:: Material for this task

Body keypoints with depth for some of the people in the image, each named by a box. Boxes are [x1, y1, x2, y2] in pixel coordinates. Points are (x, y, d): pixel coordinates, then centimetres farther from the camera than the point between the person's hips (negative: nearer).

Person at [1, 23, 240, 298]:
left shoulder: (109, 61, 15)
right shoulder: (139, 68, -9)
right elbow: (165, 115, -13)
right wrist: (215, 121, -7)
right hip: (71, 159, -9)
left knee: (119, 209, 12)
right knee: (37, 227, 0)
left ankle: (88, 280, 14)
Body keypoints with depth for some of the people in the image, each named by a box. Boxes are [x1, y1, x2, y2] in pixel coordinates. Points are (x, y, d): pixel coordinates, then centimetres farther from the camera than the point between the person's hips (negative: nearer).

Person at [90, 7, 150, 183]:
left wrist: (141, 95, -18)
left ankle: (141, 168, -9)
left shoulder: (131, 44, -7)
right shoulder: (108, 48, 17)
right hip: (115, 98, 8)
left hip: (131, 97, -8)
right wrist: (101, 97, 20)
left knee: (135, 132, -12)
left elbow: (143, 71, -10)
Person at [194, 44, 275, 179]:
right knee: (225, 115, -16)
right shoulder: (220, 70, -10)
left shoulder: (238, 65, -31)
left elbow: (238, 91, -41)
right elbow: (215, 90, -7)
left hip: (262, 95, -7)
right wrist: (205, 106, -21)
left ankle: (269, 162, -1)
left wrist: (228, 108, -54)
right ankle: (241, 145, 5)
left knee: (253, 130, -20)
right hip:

::::

**Required work:**
Return every line above that contains the word "knee", treating uppercase and lowercase letters as different.

**Response to the exercise:**
left knee: (119, 209, 12)
right knee: (37, 227, 0)
left knee: (135, 132, -12)
right knee: (225, 115, -16)
left knee: (253, 130, -20)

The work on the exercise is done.